Schauen wir uns andere Bundesländer an, wie sie mit dieser Herausforderung umgehen. Ich denke, dass eine Poollösung ein geeigneter Weg ist, die Praxis der Kettenverträge endgültig den Garaus machen zu können. Es ist hier schon gesagt worden, dass die Kettenverträge angesichts des offensichtlichen Lehrkräftemangels völlig aus der Zeit gefallen sind.
In Rheinland-Pfalz wurde stückchenweise ein sehr großer Vertretungspool für Lehrkräfte aufgebaut. Jedes Jahr kommen neue Stellen dazu. Damit bekommen immer mehr junge Lehrkräfte einen festen Vertrag; wenn auch zunächst in einem Pool; also ohne feste Zusage einer Schule. Das bedeutet Planungssicherheit für die jungen Fachkräfte und keine lange, oftmals unterbrochene Kette mit Zeitverträgen. Allerdings sehe ich den Vertrag auch als ein klares Bekenntnis der Anerkennung für die jungen Kolleginnen und Kollegen. Ein angenehmer Nebeneffekt sei die Verjüngung des Lehrkörpers, hört man aus Mainz. Die jungen Uni-Absolventen bleiben dem Land Rheinland-Pfalz erhalten und wandern eben nicht in die Nachbarbundesländer ab.
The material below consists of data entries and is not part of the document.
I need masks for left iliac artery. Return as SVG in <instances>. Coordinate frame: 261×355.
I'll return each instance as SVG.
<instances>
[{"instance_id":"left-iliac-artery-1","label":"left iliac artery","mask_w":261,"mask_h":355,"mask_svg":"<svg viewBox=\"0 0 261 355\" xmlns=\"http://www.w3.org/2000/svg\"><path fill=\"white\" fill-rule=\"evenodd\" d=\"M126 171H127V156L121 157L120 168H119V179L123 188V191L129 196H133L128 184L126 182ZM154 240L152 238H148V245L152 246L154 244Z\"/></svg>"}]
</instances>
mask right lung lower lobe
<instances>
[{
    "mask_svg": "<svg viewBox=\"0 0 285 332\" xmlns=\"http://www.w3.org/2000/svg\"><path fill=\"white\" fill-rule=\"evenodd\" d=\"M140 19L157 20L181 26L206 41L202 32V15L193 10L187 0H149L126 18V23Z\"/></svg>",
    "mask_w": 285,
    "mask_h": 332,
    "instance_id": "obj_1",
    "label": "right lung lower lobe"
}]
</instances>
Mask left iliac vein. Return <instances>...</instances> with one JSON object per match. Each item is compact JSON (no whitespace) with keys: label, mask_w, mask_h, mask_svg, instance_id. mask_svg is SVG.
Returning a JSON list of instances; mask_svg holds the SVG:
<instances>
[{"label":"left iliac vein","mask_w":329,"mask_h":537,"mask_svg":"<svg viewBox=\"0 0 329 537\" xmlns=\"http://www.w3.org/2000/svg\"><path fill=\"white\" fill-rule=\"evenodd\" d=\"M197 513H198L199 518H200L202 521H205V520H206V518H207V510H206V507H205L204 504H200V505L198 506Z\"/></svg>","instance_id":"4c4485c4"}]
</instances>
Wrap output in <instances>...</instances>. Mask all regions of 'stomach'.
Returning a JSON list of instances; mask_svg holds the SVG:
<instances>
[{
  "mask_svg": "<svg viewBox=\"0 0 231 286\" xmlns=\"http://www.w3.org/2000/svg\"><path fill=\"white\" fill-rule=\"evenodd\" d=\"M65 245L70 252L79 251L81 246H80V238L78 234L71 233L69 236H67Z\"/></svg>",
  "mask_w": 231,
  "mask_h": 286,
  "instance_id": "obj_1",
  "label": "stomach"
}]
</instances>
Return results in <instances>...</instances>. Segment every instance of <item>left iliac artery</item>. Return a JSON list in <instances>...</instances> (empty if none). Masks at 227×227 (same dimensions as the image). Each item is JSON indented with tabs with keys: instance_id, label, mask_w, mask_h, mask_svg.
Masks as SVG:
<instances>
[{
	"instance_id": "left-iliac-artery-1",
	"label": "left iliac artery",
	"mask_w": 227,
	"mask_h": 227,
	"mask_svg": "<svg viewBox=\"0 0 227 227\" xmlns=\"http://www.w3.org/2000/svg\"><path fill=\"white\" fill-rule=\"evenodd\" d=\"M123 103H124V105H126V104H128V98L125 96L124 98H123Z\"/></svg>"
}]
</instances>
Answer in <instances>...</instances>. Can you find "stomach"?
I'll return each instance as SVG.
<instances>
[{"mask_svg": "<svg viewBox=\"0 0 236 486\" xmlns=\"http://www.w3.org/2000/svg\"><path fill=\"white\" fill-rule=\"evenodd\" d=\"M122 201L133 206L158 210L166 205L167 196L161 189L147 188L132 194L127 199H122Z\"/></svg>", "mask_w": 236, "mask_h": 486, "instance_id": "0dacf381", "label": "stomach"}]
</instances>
Dieses Modell, das übrigens auch den Schulen mehr Spielraum für eigene Entscheidungen gewährt, ist ein gutes Vorbild. Wir hörten schon 2020 im Ausschuss, dass einige Schulen teilweise acht und mehr Verträge mit einer Lehrkraft geschlossen hatten. In diesen Fällen, wo Lehrkraft und Schule prima miteinander harmonieren, muss es möglich sein, dass die Schule einen guten Weg findet, die Kettenverträge zu beenden und eine Entfristung hinzukommen.
Was am wichtigsten erscheint, ist die Tatsache, dass ein Pool die Kettenverträge überflüssig machen kann. Fangen wir endlich an, Alternativen zu dem bekanntermaßen schlechten Kreislauf von Einstellung, Vertragsende, Sommerferienpause und Einstellung umzusetzen.
Ich möchte ganz energisch dem Alternativantrag der regierungstragenden Fraktionen widersprechen, wonach wir es mit einem Informationsdefizit der Lehrkräfte zu tun hätten. Darum bitten sie um eine systematische Beratung der befristet Beschäftigten. Ich empfinde das als einen Schlag ins Gesicht der engagierten Kolleginnen und Kollegen, denen unterstellt wird, dass sie nicht in der Lage wäre - durch was auch immer - den Übergang in ein unbefristetes Beschäftigungsverhältnis hinzukriegen. Die Kettenverträge sind nicht der Wunsch der Kolleginnen und Kollegen, sondern in den allermeisten Fällen eine Kostenfrage.
Diese Probleme betreffen übrigen nicht nur die Lehrkräfte, sondern das ganze multiprofessionelle Team an der Schule. Wie kann es sein, dass die Schulbegleitungen immer neue Vertrags-Runden drehen müssen, bis sie genervt das Handtuch werfen? Auch hier sind Entfristungen das geeignete Mittel, die Fachkräfte in den Schulen zu halten. Auch hier müssen die Kettenverträge immer die zweite Wahl sein.
Ziel muss das entfristete Arbeiten für alle Profis an unseren Schulen sein. Das ist schon lange die Forderung von Beschäftigten, Eltern und Schülerinnen und Schülern. Mit festen Verträgen entwickeln sich Bindungen und so wächst Vertrauen. Ich wünsche und fordere von der Landesregierung nachdrücklich einen belastbaren Einstieg aufs der bisherigen Kettenverträge-Praxis. Ich mag mich nach Jahrzehnten der Kettenverträge nicht mehr vertrösten lassen, sondern erwarte ein Maßnahmenpaket noch vor dem nächsten Schuljahr.
Die Herausforderungen an den Schulen steigen! Daher muss das Personalmanagement Schritt halten. Ein schrittweise aufzufüllender Pool wäre dazu das geeignete, flexible Instrument gegen Kettenverträge.